_PAGE EXCERPT_
# Times of the day



## Tatzingo

Hello people!

I'm opening this thread after having searched through past threads and not having found anything on the topic.

After recently speaking to some friends in Spain, I learn't that they interpret the morning/afternoon/evening/night times differently.

Although we have "equivalent" words;

Mañana - Morning
Mediodia - Midday
Tarde - Afternoon/Evening
Noche - Night

The hours that we attribute to each one don't coincide...

For instance, I understand "morning" to be anything from about 6am to 12pm. 12pm exactly is midday. However, mañana is often used to denote anything up until about 2pm in Spain and furthermore, some would deem "mediodia" to be from about 12pm -2pm....

What do people understand by the terms "morning/mañana" "tarde/afternoon" (le matin, apres-midi, morgan, mattina...) etc and which hours do they corrrespond to?? And in your countries? 


This is a question open to everyone from all countries US, French, UK, Spanish, Italian, German.. to name but a few. 

Looking forward to your answers.

Tatz.


----------



## Outsider

One thing that differs between Portugal (and, I guess, Spain) and the U.K. is that for us the _tarde_ ends at sunset. In English, the "evening" includes part of what we call the "night".

As I recall, French is like English: the _soir_ includes the start of our "night". Or, to put it in another way, for us the "evening" is made up of the end of the _tarde_ and the start of the "night". We actually greet each other saying "Good night", which you don't do in English or French.

On the other hand, for us the morning ends at midday as well, and midday is from 12 o'clock to 1 p.m. (or, strictly speaking, at 12:00 exactly).


----------



## Miguelillo 87

Well in Mexico it seems is the same that in England.

Morning.- La mañana: 5 or 6 untill 11:59

Midday.- Mediodía: 12:00 maybe 12:01,02,03 even 04
Afternoon.- Tarde: 12:05 untill 18 or 19 
Night.- Noche: 19 untill 23:00 and something 
Midnight.- 23:50 untill 00:00 For my mon even 11:30 it's midnight (I cannot go to late parties, no, Yes i can)

Madrugada (I don't know how to say it in English) 00:01 to 5.00


----------



## pedro0001

mmm I'm not completely sure but approximately, here in Germany it is so:

Morgen - Morning: 5:00 11:30
Mittag - Midday 11:30 12:30
Nachmitag - Afternoon 12:30 - 16:00
Abend - 16:00 - 21:00
Nacht -  21:00 5:00

Maybe some native german can be more precise and correct this.


----------



## Hakro

In Finland these times may vary a lot depending on the person who's speaking, and it seems that we have divided the 24 hour in more parts than in other languages:

Morning - aamu 5:00-9.00
- aamupäivä 9:00-12:00
Midday - keskipäivä 12:00
Afternoon - iltapäivä 12:00-17:00
Evening - ilta 17:00-23:00
- iltayö 22:00-24:00
Night - yö 22:00-6:00
Midnight - keskiyö 24:00
- aamuyö 24:00-6:00

As you can see, we have not only Afternoon but also Beforenoon, Beforemidnight and Aftermidnight in general use.


----------



## panjandrum

Morning = from waking up until lunchtime - which may be anything from 12:00 to 14:00.

Afternoon = from lunchtime until evening mealtime - which is usually sometime from 17:30 to 19:00.

_DATASET EXCERPTS_
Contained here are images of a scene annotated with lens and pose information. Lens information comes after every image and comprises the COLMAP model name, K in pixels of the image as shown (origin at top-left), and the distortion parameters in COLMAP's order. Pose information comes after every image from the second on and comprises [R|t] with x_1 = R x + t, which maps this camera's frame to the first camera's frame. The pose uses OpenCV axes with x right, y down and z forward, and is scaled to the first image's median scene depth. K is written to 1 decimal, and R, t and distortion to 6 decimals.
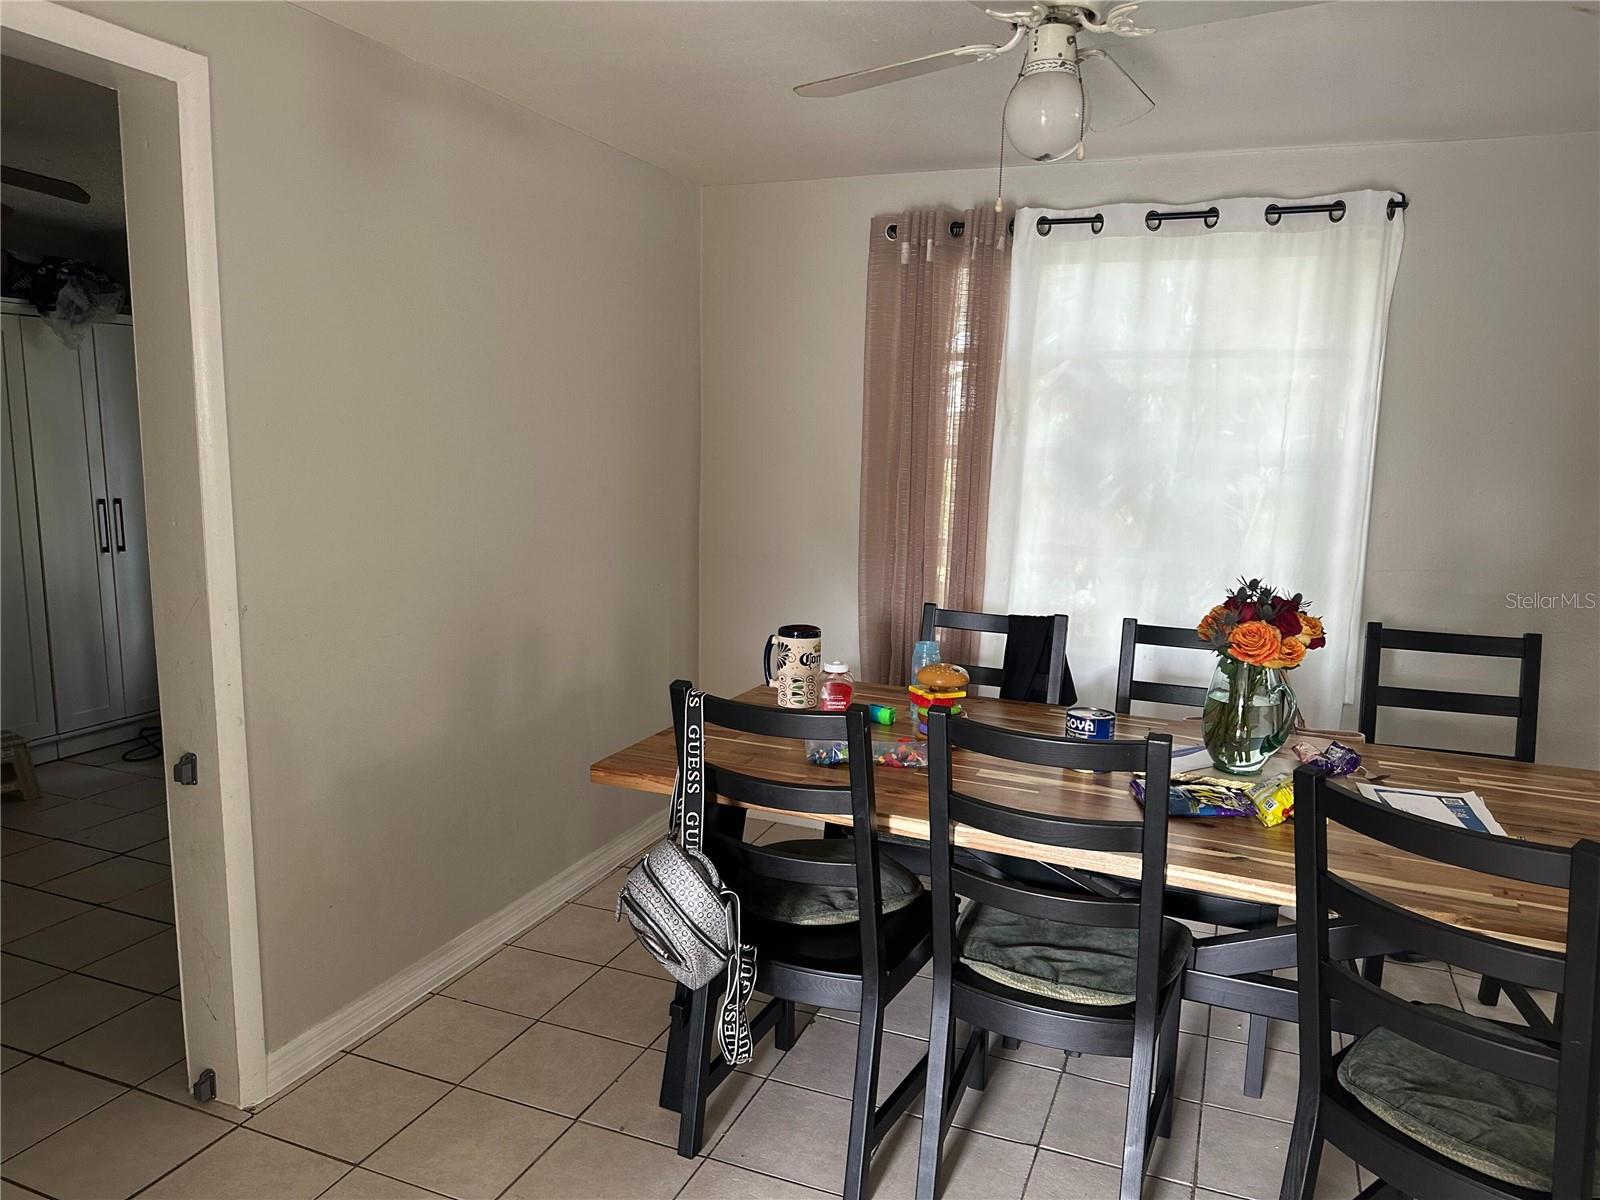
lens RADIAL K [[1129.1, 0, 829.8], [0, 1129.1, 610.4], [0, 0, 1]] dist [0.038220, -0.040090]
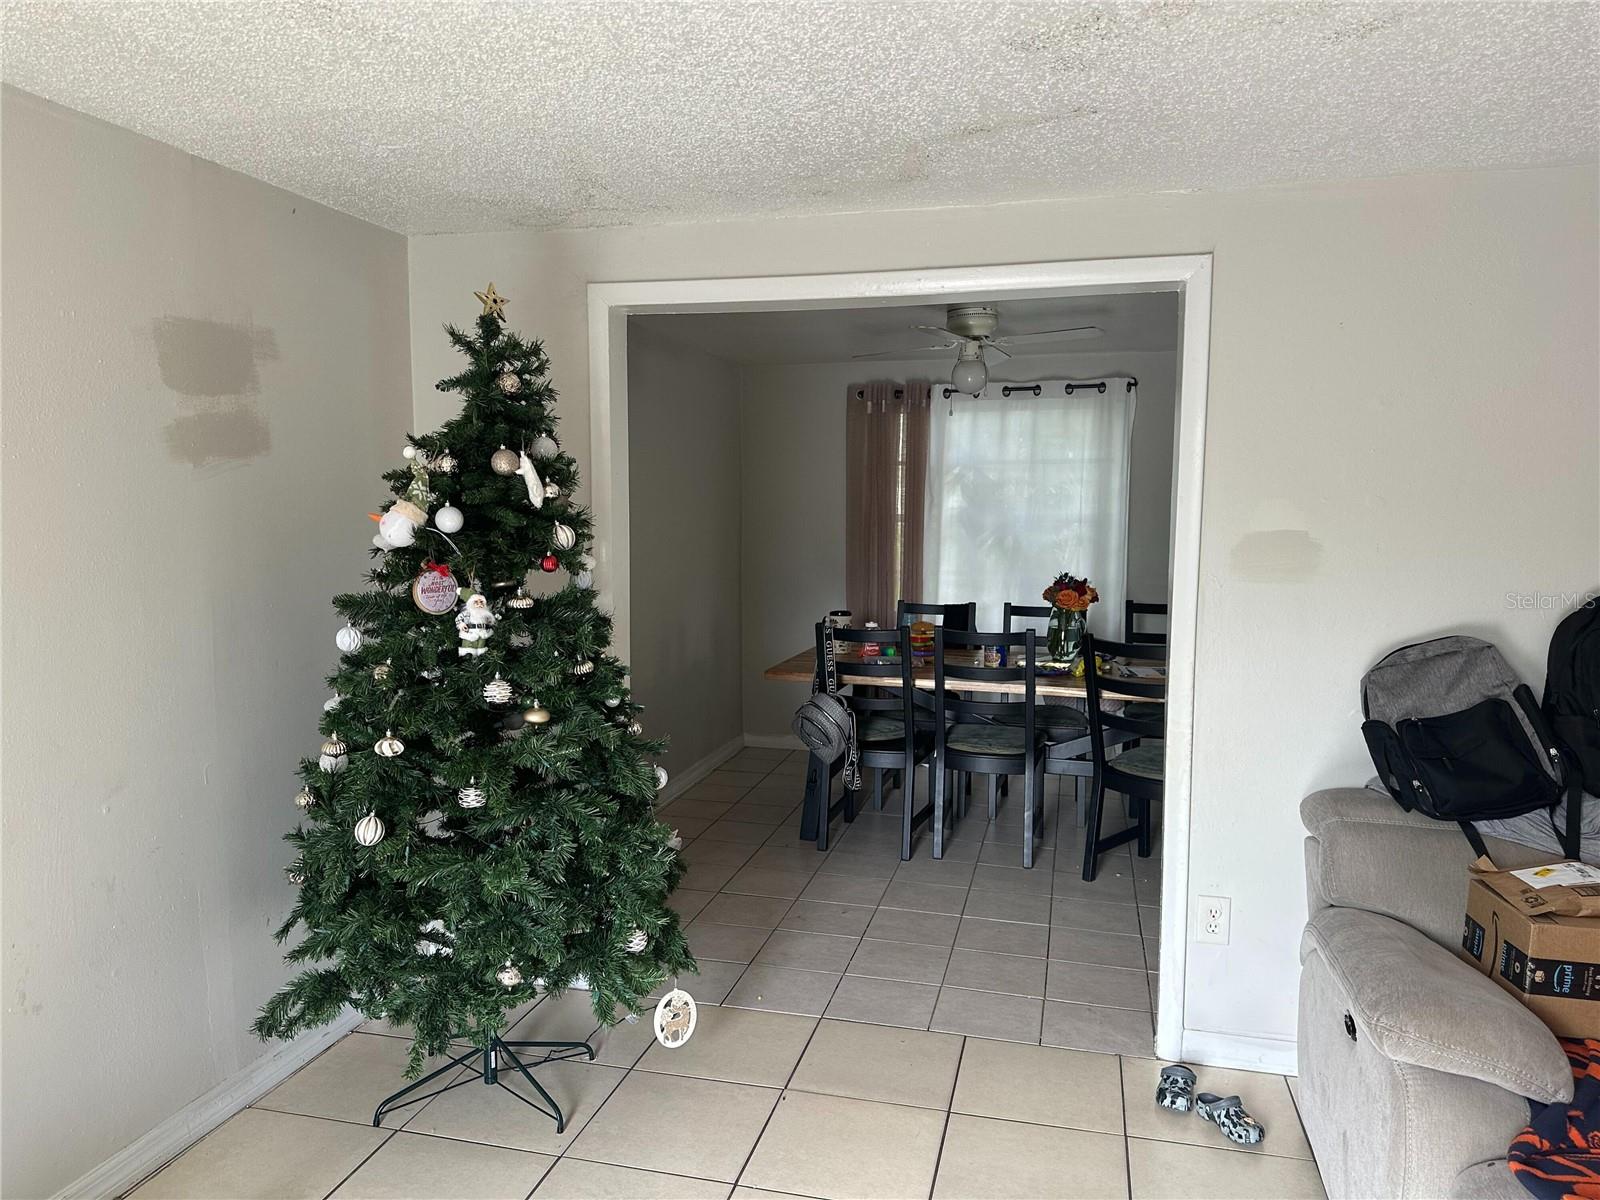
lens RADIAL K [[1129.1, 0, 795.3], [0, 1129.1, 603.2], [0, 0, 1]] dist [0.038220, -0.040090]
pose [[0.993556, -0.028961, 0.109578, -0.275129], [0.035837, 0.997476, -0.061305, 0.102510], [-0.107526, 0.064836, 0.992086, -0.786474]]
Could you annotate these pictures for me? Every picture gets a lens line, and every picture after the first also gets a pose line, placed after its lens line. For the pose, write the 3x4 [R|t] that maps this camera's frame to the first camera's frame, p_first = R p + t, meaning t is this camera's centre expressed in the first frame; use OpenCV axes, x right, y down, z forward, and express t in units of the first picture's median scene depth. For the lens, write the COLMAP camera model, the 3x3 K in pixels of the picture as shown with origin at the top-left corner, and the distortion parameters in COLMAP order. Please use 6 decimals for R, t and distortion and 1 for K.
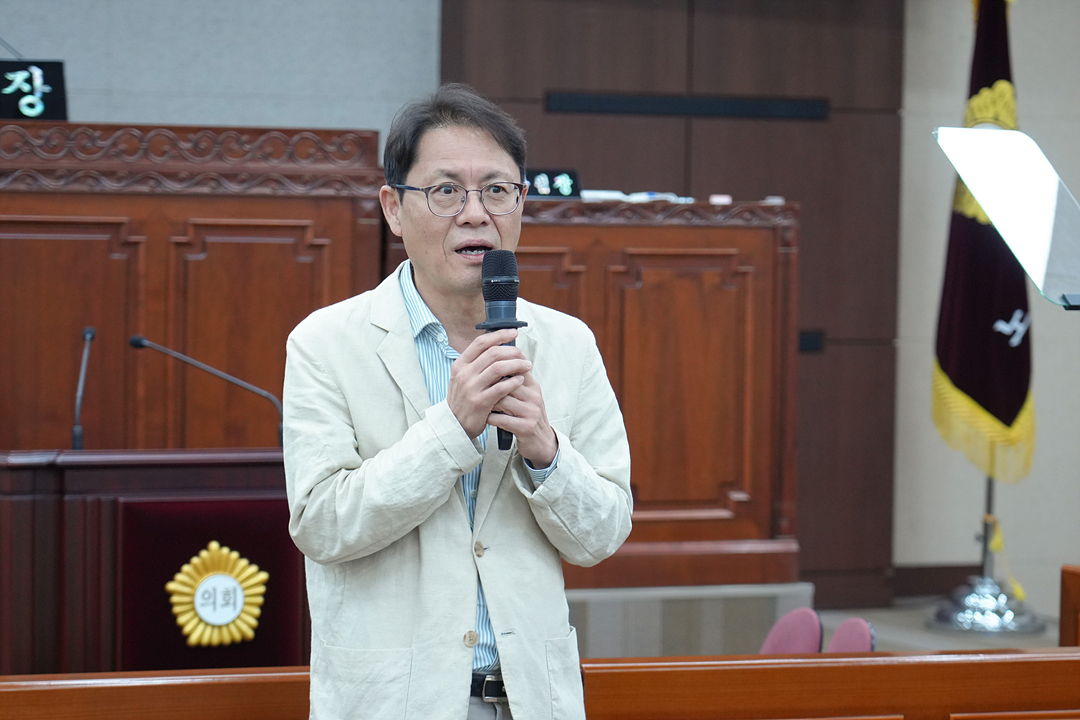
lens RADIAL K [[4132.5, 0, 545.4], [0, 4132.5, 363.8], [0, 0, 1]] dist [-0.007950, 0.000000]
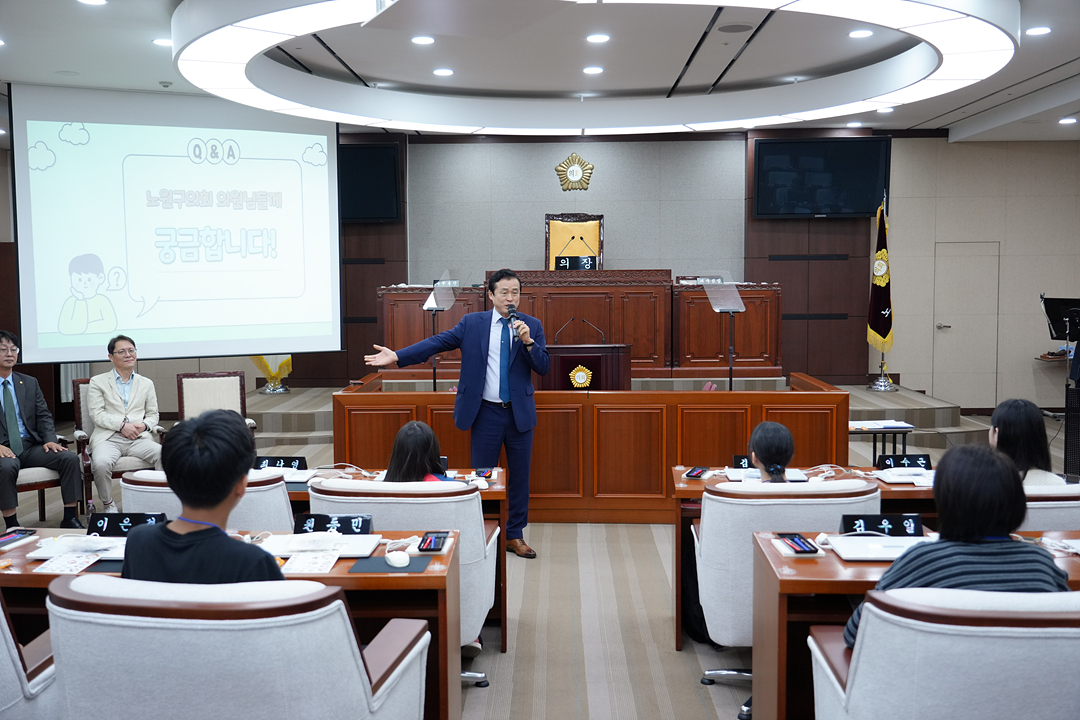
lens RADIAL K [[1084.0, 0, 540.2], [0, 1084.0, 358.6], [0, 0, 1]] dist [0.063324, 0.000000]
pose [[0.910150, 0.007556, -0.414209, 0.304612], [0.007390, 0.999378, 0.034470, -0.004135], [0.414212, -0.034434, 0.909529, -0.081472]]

_ACTIONS TO TAKE_
A: Render the annotated rows as a JSON list of strings, one string per line and no blank lines, starting with the line containing "Could you annotate" and going on through the line containing "dist [-0.007950, 0.000000]". Leave the pictures out.
B: Carry on the thread about times of the day from the point where it stops.

_OUTPUTS BY TASK_
A:
[
  "Could you annotate these pictures for me? Every picture gets a lens line, and every picture after the first also gets a pose line, placed after its lens line. For the pose, write the 3x4 [R|t] that maps this camera's frame to the first camera's frame, p_first = R p + t, meaning t is this camera's centre expressed in the first frame; use OpenCV axes, x right, y down, z forward, and express t in units of the first picture's median scene depth. For the lens, write the COLMAP camera model, the 3x3 K in pixels of the picture as shown with origin at the top-left corner, and the distortion parameters in COLMAP order. Please use 6 decimals for R, t and distortion and 1 for K.",
  "lens RADIAL K [[4132.5, 0, 545.4], [0, 4132.5, 363.8], [0, 0, 1]] dist [-0.007950, 0.000000]"
]

B:
Evening = from evening mealtime until it gets dark.

Night = from the time it gets dark until waking up time next day.


----------



## geve

It seems to me that morning, afternoon, evening and night don't "happen" at specific times... For me _le matin_/morning lasts until I have lunch (Sunday mornings can last forever), then it's _l'après-midi_/afternoon, and _le soir_/evening starts when you're done with what keeps you busy most of the day (work, school, shopping, sport, whatever).
_La nuit/_night is when you start feeling somewhat guilty to be still up.


----------



## Brioche

pedro0001 said:


> mmm I'm not completely sure but approximately, here in Germany it is so:
> 
> Morgen - Morning: 5:00 11:30
> Mittag - Midday 11:30 12:30
> Nachmitag - Afternoon 12:30 - 16:00
> Abend - 16:00 - 21:00
> Nacht - 21:00 5:00
> 
> Maybe some native german can be more precise and correct this.


 
I'm no native, but Germans can use Nacht to mean what in English is called early morning; so _in der Nacht zu Montag_ means the hours of darkness prior to sunrise on Monday morning.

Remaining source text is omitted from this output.